Saveetha College of Pharmacy, Saveetha Institute of Medical and Technical Sciences (SIMATS), Saveetha Nagar, Thandalam, Kanchipuram - Chennai Rd, Tamil Nadu, India
*Corresponding Author: Punniyakoti Veeraveedu Thanikachalam, Department of Pharmaceutical Chemistry, Saveetha College of Pharmacy, Saveetha Institute of Medical and Technical Sciences (SIMATS), Saveetha Nagar, Thandalam, Kanchipuram - Chennai Rd, Tamil Nadu, India.
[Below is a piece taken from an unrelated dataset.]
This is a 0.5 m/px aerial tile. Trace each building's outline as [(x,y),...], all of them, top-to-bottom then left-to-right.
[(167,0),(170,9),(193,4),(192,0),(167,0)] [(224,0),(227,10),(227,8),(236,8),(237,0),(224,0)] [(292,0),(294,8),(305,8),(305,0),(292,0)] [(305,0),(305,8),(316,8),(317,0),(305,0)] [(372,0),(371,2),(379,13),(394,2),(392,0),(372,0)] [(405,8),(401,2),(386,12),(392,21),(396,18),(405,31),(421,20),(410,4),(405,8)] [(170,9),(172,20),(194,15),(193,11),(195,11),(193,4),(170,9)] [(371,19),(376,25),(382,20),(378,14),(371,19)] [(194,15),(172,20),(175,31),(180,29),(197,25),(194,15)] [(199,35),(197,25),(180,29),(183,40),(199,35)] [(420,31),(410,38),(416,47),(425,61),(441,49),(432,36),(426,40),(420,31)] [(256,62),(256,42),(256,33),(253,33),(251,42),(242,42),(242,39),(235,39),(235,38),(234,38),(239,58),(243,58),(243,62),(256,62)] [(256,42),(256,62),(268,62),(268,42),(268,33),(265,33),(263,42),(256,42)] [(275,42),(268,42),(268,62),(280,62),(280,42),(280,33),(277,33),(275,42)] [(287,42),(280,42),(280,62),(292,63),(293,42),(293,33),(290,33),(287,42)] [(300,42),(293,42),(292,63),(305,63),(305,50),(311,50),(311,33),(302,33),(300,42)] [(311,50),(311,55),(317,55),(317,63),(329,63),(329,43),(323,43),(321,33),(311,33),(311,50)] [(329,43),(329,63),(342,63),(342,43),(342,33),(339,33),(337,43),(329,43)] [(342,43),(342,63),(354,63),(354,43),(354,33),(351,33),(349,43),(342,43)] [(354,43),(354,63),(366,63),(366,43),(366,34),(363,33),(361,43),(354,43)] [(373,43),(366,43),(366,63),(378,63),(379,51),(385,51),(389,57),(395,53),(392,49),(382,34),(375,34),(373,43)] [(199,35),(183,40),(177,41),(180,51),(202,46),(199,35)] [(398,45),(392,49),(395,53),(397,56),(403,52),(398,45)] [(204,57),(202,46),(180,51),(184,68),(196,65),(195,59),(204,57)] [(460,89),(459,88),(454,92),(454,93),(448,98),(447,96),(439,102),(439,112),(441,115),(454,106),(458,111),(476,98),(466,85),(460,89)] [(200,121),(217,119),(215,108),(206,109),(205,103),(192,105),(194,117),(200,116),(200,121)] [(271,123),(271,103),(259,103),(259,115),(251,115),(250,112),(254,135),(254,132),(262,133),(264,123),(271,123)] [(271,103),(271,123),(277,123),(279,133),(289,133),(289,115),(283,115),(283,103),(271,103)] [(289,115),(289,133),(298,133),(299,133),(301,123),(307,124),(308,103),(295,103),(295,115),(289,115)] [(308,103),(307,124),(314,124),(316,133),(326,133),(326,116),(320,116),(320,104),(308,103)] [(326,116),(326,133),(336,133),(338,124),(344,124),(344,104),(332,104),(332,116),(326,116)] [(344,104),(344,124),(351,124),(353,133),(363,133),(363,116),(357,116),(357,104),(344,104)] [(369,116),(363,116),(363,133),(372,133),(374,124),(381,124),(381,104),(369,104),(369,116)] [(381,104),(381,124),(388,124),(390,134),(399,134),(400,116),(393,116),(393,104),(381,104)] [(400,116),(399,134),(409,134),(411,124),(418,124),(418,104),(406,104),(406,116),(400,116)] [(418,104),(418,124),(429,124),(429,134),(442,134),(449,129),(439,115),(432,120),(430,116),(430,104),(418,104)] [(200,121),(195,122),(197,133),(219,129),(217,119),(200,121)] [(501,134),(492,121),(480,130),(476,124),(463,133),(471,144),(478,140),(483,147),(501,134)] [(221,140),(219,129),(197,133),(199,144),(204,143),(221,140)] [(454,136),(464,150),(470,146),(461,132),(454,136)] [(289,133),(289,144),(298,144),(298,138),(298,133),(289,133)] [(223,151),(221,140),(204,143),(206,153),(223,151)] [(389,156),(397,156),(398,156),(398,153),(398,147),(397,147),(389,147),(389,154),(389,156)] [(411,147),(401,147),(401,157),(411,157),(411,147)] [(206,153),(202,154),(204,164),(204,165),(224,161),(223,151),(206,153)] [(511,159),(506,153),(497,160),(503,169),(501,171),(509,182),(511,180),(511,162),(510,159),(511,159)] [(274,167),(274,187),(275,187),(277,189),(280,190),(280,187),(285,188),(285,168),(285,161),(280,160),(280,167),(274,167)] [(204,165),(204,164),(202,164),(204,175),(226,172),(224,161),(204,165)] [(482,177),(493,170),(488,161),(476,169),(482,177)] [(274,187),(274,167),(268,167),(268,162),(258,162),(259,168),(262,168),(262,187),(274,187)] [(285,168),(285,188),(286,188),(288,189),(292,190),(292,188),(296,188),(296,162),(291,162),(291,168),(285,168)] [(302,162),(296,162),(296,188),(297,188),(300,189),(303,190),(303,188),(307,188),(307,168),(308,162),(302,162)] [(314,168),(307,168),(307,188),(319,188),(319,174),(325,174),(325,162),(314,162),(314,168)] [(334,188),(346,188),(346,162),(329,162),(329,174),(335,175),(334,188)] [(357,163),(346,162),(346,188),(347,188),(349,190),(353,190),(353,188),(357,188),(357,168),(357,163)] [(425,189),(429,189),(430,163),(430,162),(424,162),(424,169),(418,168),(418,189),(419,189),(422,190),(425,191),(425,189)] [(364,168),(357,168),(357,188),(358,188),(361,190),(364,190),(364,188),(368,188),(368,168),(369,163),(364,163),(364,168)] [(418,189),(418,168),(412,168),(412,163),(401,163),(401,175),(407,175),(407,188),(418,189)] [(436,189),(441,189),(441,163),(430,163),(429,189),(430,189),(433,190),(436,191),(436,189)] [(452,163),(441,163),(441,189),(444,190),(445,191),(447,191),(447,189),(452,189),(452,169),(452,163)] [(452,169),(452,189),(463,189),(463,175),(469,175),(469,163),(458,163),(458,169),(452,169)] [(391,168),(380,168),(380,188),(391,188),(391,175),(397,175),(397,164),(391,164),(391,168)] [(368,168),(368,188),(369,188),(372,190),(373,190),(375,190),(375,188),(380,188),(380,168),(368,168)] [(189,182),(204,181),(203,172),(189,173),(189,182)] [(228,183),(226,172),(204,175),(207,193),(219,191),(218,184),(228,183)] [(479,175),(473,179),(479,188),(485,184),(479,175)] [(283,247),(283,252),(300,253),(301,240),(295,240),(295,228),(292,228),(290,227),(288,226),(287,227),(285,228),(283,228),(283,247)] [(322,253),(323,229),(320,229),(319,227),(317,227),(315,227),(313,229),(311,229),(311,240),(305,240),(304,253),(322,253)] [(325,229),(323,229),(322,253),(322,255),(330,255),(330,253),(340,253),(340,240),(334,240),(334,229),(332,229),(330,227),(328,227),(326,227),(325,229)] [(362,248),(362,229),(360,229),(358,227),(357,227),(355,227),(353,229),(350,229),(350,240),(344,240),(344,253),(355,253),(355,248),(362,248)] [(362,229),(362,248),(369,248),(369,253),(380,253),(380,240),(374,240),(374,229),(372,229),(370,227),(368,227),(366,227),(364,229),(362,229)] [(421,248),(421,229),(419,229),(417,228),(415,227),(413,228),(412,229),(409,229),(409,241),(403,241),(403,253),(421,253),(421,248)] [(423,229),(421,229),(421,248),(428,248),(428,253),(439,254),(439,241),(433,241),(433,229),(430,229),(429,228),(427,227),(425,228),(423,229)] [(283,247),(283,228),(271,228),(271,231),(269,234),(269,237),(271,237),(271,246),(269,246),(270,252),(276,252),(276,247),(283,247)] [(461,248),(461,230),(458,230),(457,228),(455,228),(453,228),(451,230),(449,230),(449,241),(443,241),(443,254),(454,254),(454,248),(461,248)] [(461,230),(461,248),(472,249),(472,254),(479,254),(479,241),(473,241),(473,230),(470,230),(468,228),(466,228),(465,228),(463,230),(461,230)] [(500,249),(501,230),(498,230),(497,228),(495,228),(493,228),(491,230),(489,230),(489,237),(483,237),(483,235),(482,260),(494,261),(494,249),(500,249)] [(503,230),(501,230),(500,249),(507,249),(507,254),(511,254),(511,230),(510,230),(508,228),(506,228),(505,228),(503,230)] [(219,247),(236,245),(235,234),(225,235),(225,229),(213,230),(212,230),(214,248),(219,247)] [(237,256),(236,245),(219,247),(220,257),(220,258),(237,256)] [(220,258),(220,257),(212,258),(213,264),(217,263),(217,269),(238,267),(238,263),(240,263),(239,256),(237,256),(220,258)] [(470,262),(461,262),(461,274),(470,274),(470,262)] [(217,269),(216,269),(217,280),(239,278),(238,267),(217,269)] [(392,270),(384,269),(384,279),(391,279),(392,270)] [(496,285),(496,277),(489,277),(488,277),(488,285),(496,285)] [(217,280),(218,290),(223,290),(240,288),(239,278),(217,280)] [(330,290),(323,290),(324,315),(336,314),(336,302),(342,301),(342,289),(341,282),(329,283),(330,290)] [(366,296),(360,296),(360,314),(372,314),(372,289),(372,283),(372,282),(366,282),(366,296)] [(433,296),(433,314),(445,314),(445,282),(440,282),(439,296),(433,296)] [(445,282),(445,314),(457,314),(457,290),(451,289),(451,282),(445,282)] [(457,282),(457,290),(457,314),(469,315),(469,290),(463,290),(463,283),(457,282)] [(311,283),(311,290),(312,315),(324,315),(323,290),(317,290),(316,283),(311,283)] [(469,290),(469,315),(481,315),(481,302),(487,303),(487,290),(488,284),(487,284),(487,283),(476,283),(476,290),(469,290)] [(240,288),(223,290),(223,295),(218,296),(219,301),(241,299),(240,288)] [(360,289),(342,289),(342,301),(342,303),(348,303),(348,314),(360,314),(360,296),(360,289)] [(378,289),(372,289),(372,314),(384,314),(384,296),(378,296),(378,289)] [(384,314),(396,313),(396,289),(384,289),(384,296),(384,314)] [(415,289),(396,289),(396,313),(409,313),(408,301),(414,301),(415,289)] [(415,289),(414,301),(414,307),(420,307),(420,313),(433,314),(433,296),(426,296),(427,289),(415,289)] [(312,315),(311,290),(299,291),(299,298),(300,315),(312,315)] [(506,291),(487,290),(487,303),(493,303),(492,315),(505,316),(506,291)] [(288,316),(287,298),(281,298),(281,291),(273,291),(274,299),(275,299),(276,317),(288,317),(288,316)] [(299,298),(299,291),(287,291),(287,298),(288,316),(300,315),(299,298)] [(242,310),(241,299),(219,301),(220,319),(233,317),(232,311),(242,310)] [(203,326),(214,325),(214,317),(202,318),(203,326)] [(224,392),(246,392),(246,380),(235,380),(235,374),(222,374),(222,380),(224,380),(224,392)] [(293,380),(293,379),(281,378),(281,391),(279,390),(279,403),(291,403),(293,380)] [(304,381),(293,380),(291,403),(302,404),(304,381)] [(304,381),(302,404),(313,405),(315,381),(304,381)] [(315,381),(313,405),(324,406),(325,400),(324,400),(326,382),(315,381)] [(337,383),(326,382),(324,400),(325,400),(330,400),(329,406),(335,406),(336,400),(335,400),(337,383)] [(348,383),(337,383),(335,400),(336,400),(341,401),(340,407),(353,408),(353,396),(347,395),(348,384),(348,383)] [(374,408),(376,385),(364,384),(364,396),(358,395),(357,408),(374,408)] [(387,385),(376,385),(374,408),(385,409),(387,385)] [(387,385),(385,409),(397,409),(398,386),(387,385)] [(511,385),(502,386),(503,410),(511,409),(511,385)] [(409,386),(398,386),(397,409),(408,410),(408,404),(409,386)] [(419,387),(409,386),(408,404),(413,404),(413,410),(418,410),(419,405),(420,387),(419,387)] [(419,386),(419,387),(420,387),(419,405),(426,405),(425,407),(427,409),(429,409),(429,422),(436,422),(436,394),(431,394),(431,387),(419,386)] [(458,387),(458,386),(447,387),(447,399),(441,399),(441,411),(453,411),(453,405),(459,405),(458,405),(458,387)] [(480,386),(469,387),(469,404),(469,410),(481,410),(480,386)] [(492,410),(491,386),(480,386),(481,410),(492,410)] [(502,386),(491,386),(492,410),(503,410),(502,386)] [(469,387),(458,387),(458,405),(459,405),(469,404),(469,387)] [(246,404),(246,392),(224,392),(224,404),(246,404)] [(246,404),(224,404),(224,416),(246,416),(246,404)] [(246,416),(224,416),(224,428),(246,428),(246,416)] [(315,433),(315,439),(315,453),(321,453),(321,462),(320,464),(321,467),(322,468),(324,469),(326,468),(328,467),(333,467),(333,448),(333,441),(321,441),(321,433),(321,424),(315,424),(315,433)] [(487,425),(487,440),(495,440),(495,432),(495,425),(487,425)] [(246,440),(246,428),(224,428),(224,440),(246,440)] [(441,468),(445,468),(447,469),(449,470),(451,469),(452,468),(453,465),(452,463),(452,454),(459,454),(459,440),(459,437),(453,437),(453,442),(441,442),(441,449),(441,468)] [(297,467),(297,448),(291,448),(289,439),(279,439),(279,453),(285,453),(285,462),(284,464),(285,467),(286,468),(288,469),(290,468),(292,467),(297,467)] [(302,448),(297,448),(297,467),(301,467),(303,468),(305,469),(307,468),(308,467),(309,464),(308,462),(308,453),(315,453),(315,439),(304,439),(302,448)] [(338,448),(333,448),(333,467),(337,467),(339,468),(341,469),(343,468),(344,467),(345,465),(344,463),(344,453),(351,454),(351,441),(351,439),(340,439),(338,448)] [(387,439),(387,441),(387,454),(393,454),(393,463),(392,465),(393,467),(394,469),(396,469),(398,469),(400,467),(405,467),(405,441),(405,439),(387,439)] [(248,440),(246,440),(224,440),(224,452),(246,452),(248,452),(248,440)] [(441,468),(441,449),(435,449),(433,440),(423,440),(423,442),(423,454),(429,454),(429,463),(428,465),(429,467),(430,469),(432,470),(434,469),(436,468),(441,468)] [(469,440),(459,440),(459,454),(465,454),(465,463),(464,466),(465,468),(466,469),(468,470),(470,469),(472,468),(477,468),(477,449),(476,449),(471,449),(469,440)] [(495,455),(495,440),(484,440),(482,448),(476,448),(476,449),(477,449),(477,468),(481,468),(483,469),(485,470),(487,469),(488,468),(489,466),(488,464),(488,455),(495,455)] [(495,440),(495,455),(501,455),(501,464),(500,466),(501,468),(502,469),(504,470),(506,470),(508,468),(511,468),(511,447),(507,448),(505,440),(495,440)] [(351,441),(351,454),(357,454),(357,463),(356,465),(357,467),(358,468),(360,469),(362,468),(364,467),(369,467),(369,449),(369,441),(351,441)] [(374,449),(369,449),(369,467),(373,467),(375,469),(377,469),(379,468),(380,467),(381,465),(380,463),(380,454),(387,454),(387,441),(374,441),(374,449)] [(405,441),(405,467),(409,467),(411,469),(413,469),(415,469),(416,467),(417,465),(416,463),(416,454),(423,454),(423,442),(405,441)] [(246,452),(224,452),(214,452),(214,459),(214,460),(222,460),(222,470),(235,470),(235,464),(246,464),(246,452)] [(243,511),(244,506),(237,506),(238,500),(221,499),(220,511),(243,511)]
Received: March 15, 2023; Published: April 10, 2023



Diabetes mellitus (DM) is a carbohydrate metabolic disorder that occurs when the blood glucose level is high. The pancreatic beta cells that produce insulin aid in the metabolism of glucose. Our body's inability to produce enough insulin or to utilize it effectively can occasionally lead to a variety of health problems. Anti-diabetic medications were created to regulate and stabilize blood glucose levels. This lowers liver glucose levels and increases the body's sensitivity to insulin, resulting in improved insulin utilization. Anti-diabetic medications come in a variety of forms, such as insulin injections, metformin, acarbose, pioglitazone, Glipizide, etc. In this article, the most popular and widely used anti-diabetic medications were examined with others in the same class.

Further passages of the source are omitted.